Three of my five kids have moved out and flown away. I’m so proud of their independence, but I like to try to get everyone together once a week for dinner and to catch up. This weekend I made Chimichangas.

I know I need to work on my food photography, but I promise you these tasted better than I made them look. The base for my filling was shredded venison, but you can use any shredded meat of your choice.
Chimichangas
Ingredients
- 1/4 cup bacon grease
- 2 cups shredded meat of your choice
- 1 small onion, diced
- 1 TBSP minced garlic
- 2 medium tomatoes, chopped
- 7 ounce can diced green chiles
- 1 large potato, peeled and diced
- 1 tsp salt
- 1 1/2 tsp dried oregano
- 1 tsp chili powder
- 1 tsp ground coriander
- 6 (12-inch) flour tortillas
- Olive oil
- Toppings: shredded cheddar cheese, sour cream, guacamole, shredded lettuce and salsa
Directions
- Microwave the potato for 4 minutes on HIGH heat. It should be firm, able to be sliced easily with a fork.

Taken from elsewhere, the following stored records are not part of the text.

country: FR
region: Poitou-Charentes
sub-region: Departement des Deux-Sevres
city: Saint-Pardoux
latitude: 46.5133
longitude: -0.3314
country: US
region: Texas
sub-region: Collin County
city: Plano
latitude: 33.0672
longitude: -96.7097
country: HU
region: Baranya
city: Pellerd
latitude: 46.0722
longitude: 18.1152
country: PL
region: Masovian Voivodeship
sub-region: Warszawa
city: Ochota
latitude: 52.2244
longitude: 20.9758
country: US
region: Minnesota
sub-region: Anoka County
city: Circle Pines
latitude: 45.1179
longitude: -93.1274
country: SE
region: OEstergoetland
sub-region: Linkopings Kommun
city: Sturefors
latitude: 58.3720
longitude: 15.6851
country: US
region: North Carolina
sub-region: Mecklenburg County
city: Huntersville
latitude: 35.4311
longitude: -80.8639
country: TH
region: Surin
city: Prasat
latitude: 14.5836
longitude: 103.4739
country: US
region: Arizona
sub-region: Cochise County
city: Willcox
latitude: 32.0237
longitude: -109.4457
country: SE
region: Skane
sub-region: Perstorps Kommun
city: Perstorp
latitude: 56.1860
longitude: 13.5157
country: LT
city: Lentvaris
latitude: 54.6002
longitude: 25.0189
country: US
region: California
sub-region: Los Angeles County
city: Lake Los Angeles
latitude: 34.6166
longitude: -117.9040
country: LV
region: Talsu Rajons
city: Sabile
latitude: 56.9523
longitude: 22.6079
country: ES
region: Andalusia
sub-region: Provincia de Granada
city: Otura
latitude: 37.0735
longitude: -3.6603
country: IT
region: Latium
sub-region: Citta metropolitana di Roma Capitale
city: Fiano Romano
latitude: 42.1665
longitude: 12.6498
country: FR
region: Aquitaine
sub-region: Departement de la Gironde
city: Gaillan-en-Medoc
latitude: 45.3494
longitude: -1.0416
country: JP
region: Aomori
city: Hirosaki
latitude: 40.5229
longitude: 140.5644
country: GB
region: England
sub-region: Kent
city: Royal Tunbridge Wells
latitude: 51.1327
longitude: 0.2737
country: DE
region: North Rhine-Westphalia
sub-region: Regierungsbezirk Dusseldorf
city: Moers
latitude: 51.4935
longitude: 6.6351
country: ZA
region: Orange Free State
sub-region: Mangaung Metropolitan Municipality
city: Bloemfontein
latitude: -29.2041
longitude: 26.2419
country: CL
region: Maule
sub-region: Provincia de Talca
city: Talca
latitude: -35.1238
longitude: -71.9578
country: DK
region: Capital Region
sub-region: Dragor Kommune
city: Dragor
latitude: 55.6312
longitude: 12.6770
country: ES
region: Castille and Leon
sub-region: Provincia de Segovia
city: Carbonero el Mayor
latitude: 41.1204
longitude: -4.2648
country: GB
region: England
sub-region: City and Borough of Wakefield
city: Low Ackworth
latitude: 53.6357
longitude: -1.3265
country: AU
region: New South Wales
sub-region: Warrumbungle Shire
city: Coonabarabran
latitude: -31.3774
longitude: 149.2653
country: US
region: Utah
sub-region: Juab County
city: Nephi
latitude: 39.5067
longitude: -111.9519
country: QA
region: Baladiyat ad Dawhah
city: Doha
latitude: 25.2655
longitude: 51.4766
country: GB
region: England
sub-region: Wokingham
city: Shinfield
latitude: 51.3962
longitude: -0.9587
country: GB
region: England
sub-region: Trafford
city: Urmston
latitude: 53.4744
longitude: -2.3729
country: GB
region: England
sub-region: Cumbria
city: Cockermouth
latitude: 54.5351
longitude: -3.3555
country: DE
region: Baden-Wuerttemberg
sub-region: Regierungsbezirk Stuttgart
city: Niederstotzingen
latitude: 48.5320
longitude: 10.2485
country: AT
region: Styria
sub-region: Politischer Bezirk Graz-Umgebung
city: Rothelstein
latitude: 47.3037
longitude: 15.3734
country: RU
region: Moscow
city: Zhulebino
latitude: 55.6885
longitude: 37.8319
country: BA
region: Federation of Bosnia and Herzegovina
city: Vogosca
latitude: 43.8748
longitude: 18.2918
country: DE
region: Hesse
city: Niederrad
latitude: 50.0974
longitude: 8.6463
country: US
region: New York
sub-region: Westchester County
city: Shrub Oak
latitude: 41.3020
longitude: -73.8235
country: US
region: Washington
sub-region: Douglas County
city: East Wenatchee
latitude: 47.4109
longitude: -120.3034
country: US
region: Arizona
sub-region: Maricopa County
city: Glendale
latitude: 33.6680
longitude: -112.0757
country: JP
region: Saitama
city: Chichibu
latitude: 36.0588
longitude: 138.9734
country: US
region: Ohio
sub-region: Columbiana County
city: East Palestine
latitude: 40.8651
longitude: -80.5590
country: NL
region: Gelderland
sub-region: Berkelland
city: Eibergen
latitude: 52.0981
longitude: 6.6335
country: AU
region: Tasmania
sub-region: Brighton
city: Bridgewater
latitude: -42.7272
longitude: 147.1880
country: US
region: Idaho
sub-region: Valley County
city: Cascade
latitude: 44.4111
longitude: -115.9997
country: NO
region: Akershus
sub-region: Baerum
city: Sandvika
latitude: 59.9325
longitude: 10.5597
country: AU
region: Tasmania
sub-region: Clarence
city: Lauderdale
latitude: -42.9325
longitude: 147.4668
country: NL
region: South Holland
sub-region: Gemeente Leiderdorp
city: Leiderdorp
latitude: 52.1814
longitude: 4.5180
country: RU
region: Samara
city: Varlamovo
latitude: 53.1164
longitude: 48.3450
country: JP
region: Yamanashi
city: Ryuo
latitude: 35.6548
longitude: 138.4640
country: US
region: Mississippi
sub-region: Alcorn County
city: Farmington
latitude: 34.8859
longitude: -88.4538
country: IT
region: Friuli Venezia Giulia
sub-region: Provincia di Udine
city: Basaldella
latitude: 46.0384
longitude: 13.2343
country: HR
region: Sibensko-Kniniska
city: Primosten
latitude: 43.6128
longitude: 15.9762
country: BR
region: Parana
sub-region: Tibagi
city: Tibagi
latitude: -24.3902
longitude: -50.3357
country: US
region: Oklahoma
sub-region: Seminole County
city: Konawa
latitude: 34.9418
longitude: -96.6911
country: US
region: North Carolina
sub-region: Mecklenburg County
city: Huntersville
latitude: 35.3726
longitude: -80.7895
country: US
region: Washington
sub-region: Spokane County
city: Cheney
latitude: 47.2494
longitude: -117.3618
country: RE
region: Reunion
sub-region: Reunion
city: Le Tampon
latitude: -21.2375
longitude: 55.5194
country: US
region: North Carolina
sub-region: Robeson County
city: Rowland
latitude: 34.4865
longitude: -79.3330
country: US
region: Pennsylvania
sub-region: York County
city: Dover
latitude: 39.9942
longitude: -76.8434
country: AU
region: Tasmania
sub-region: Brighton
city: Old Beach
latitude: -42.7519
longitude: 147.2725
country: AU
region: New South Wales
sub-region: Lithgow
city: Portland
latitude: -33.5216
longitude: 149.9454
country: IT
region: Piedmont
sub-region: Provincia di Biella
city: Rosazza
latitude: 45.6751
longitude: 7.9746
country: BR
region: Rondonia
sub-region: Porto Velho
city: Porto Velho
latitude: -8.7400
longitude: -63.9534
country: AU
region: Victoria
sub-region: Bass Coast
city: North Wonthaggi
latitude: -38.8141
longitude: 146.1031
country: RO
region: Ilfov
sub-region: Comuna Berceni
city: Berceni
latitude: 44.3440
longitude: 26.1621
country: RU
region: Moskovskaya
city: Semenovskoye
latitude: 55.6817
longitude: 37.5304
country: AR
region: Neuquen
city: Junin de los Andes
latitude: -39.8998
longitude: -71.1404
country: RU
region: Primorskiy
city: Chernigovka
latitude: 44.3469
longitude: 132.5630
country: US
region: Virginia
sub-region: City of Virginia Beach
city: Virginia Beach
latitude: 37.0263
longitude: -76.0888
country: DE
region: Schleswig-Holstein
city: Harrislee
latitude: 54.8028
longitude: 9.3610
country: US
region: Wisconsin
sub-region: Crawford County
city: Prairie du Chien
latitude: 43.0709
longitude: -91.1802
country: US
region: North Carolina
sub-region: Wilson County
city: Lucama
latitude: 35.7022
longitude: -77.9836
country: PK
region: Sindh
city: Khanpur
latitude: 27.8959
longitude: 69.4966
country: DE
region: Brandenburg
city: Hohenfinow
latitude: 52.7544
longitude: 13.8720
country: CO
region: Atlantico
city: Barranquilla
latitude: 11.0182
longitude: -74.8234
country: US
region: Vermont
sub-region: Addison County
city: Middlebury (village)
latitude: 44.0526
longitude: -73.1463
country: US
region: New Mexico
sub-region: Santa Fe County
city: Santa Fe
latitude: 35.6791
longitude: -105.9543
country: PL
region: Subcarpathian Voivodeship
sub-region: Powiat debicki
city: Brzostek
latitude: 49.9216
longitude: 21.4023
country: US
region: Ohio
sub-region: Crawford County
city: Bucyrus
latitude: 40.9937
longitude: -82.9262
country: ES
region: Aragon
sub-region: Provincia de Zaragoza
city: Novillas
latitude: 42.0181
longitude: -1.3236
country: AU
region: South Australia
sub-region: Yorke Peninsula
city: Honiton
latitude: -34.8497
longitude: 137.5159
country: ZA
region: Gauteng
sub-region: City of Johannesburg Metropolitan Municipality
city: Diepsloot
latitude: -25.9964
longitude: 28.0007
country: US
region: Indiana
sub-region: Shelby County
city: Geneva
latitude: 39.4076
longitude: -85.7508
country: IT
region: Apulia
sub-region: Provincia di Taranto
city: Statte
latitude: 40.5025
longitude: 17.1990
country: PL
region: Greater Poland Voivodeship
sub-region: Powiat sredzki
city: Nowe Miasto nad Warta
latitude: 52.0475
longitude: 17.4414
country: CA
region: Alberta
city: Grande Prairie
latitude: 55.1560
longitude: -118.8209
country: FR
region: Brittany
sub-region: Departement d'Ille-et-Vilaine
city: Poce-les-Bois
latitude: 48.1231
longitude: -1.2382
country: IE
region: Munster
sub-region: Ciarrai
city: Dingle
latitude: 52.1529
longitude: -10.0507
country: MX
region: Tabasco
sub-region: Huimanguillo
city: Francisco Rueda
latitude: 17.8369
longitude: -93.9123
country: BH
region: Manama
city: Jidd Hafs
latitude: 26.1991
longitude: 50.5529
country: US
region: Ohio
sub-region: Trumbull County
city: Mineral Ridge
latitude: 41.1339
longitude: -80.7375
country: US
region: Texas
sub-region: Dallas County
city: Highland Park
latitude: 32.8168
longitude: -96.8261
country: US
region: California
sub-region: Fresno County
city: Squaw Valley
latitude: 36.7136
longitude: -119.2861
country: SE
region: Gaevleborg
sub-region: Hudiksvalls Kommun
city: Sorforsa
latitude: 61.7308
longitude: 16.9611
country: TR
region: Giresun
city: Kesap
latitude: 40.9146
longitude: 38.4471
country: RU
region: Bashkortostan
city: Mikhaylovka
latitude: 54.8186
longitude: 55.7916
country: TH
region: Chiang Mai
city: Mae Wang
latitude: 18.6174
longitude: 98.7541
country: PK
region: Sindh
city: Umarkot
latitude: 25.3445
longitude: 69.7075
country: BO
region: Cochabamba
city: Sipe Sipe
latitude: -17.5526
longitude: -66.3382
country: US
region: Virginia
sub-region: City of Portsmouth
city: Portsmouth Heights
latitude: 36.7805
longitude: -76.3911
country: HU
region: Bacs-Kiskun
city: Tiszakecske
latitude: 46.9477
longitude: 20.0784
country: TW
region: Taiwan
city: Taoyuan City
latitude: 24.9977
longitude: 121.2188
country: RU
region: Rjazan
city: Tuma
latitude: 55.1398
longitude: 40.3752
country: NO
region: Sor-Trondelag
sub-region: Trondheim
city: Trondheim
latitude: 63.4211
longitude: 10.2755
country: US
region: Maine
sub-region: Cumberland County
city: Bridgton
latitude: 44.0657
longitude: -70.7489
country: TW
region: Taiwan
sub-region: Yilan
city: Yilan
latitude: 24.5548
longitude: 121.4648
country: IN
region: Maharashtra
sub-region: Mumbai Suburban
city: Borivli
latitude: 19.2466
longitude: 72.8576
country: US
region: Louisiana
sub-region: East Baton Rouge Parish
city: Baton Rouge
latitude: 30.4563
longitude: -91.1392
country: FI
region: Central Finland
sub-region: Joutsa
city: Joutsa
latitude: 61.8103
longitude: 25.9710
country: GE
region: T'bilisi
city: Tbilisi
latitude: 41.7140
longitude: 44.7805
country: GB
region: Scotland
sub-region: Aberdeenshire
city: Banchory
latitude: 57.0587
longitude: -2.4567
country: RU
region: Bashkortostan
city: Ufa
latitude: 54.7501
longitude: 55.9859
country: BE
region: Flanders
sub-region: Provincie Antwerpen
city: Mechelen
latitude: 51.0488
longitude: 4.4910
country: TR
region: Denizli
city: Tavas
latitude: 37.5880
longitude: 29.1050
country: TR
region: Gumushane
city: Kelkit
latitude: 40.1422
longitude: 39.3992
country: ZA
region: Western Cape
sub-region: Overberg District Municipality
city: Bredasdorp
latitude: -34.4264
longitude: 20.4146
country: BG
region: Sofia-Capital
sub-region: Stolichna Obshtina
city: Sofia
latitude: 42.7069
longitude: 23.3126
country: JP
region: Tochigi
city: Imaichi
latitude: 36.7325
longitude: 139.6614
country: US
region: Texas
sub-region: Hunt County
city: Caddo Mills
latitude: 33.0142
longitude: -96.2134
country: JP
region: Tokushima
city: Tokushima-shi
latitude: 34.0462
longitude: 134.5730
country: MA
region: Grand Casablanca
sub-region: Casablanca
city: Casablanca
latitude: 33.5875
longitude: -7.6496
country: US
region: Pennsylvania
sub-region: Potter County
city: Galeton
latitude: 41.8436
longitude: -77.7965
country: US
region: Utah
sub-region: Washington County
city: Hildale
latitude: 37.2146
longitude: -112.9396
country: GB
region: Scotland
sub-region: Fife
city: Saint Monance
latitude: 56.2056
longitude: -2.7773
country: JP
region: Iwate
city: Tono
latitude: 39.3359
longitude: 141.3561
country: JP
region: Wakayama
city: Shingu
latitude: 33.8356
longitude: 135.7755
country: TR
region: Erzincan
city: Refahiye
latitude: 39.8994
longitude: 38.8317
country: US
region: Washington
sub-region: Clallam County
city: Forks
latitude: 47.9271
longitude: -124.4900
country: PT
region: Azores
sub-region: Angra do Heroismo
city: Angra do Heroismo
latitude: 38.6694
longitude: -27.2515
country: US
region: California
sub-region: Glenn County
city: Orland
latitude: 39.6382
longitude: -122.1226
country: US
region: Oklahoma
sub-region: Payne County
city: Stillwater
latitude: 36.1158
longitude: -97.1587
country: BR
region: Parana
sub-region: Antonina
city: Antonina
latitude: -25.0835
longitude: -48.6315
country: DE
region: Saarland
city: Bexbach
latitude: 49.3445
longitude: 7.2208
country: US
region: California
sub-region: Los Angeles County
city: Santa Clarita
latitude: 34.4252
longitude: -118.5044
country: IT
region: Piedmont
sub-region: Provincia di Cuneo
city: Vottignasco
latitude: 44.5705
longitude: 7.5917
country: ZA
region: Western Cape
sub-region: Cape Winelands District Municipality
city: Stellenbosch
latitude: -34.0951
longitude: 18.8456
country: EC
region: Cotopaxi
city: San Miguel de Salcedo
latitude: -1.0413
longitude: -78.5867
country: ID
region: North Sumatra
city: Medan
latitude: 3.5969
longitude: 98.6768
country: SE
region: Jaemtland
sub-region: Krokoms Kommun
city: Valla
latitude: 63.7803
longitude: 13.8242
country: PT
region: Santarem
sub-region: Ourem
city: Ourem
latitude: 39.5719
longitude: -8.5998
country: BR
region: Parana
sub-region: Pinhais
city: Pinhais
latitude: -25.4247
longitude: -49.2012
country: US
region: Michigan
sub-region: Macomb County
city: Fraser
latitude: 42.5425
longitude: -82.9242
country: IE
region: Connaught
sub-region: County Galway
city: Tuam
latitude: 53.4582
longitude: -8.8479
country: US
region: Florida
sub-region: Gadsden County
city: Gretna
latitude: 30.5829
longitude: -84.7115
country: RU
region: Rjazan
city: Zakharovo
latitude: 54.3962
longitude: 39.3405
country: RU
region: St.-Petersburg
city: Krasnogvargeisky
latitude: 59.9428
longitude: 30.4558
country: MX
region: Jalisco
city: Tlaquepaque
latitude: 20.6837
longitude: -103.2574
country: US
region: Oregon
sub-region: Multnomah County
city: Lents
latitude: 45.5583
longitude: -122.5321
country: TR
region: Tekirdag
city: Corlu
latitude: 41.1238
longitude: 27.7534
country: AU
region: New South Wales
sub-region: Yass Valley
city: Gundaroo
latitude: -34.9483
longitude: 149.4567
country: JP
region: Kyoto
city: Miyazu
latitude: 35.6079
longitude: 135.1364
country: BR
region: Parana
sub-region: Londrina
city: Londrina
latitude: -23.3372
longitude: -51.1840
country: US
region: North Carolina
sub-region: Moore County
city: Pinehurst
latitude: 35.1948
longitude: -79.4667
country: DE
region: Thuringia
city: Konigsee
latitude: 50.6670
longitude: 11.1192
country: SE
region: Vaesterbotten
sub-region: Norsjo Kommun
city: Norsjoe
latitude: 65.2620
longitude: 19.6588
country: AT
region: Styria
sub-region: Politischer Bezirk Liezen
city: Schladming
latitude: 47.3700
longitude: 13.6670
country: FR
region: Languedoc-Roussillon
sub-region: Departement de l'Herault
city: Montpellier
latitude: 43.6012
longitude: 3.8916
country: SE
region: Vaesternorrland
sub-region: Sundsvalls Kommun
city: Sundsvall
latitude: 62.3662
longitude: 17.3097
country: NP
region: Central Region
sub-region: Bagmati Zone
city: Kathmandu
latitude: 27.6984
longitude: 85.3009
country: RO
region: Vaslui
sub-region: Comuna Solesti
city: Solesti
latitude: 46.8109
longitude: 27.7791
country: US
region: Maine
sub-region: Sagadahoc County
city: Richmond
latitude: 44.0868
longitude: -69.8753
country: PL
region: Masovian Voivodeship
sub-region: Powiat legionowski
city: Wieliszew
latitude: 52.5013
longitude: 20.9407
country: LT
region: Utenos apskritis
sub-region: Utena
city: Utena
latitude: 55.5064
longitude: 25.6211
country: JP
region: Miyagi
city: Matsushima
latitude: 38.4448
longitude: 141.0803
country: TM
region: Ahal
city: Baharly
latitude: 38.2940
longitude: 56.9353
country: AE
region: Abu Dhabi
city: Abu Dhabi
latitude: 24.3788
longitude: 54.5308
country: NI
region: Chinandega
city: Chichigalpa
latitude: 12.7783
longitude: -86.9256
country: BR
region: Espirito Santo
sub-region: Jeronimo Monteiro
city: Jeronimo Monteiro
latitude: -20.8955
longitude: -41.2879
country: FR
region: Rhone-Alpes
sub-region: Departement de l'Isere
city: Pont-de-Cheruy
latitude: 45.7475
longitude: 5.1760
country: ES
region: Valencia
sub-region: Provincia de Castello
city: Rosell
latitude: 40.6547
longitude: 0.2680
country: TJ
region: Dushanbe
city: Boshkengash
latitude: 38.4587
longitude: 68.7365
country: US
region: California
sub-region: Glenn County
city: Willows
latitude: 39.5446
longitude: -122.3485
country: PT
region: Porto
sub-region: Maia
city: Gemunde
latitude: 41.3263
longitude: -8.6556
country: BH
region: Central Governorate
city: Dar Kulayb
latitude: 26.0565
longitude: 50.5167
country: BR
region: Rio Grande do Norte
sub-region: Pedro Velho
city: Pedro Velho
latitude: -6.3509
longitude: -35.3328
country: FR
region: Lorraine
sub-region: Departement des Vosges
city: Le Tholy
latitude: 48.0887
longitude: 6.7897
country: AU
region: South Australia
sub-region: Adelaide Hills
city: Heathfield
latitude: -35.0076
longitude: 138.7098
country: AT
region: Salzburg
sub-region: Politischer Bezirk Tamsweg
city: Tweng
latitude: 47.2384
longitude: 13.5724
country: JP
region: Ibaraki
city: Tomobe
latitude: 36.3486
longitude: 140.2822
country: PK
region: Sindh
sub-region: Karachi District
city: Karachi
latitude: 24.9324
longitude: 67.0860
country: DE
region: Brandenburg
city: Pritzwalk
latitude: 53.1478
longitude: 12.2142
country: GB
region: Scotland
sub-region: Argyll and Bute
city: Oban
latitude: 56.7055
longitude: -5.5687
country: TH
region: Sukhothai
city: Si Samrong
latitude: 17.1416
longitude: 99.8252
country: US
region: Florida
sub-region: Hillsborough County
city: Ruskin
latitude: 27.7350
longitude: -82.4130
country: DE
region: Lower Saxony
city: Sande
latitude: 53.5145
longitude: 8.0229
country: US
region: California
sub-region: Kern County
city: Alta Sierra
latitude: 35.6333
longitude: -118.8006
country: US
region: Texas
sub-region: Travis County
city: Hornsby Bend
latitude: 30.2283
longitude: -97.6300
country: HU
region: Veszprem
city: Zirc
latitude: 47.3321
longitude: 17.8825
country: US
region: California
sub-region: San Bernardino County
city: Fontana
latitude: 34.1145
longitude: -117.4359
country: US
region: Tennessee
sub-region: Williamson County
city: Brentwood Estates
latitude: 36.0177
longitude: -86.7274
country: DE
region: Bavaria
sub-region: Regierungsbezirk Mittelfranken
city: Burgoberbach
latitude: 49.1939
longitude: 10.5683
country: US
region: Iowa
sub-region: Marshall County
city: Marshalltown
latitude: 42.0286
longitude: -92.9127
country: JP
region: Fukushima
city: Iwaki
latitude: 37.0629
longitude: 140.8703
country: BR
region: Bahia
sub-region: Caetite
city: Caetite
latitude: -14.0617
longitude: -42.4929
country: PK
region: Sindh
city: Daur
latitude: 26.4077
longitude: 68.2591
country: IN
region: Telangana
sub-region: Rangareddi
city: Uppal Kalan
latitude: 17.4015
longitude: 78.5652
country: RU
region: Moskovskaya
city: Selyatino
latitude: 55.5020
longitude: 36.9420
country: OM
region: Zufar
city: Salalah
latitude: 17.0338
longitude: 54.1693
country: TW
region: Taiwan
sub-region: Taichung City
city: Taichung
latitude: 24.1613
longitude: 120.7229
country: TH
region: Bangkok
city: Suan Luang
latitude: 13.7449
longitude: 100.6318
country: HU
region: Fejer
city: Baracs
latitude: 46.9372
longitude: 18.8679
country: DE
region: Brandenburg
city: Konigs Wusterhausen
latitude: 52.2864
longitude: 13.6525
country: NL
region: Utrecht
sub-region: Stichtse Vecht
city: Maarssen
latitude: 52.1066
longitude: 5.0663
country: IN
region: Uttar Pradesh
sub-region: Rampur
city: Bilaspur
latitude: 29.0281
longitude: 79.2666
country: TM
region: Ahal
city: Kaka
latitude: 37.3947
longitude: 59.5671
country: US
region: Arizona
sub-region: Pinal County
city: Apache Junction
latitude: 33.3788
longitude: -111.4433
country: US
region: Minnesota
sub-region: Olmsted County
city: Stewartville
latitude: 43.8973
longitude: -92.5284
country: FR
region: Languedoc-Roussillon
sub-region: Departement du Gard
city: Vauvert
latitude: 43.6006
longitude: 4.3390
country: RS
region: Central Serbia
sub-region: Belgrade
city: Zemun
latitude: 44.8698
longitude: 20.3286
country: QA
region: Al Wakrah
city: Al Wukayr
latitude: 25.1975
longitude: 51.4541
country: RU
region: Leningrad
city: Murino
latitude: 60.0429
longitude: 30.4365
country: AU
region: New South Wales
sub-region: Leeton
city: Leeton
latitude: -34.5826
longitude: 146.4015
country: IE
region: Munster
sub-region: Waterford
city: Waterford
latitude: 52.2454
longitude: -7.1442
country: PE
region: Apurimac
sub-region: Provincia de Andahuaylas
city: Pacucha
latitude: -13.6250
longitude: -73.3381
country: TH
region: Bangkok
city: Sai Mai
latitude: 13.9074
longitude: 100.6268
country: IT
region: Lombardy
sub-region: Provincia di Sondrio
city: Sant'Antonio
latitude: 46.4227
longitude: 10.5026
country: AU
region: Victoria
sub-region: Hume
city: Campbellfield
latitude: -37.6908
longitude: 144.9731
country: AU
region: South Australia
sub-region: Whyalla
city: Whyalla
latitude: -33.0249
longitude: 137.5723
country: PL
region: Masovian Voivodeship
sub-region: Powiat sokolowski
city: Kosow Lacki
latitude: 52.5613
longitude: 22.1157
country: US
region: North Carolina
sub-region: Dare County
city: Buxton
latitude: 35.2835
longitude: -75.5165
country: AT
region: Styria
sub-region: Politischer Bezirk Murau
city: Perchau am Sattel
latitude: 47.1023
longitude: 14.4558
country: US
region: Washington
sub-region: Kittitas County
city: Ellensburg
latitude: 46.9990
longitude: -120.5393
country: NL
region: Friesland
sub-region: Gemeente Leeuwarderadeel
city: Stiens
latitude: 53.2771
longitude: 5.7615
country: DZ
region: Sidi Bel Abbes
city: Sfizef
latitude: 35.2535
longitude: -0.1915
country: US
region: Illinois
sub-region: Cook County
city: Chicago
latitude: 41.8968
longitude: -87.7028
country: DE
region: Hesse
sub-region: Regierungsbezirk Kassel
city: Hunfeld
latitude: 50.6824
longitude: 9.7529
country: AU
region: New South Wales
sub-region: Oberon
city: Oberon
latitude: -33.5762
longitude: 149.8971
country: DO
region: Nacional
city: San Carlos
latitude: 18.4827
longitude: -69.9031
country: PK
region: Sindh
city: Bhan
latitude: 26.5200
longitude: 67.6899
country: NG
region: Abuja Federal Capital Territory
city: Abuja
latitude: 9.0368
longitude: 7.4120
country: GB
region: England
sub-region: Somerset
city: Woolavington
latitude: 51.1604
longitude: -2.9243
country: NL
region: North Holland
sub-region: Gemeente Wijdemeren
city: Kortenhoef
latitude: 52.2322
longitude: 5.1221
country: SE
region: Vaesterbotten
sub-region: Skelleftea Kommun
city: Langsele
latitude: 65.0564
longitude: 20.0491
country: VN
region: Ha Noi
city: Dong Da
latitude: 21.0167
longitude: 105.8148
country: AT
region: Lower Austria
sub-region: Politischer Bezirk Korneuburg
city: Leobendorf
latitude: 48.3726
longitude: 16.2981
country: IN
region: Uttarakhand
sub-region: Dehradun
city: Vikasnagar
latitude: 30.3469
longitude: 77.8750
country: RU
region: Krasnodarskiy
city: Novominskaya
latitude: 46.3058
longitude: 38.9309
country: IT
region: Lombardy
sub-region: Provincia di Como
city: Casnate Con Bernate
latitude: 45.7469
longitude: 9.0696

- In a skillet, melt bacon grease over medium heat. Add the meat, onion, garlic, tomatoes, chiles and potato. Sauté 5 minutes or until the onion has softened.
- Add salt, oregano, chili powder and coriander. Sauté 2-3 minutes more.
- Put 1/6 of the filling onto each tortilla. Fold envelope-style like a burrito.
- Heat olive oil in a skillet; just enough to coat the bottom of the pan.
- Fry the chimichangas in batches, seam side down until brown and crispy. Turn and brown the other side.
- Serve immediately with desired toppings.
Makes 6 large chimichangas
I serve these with a side of rice and a simple salad to complete the meal. I hope you enjoy them.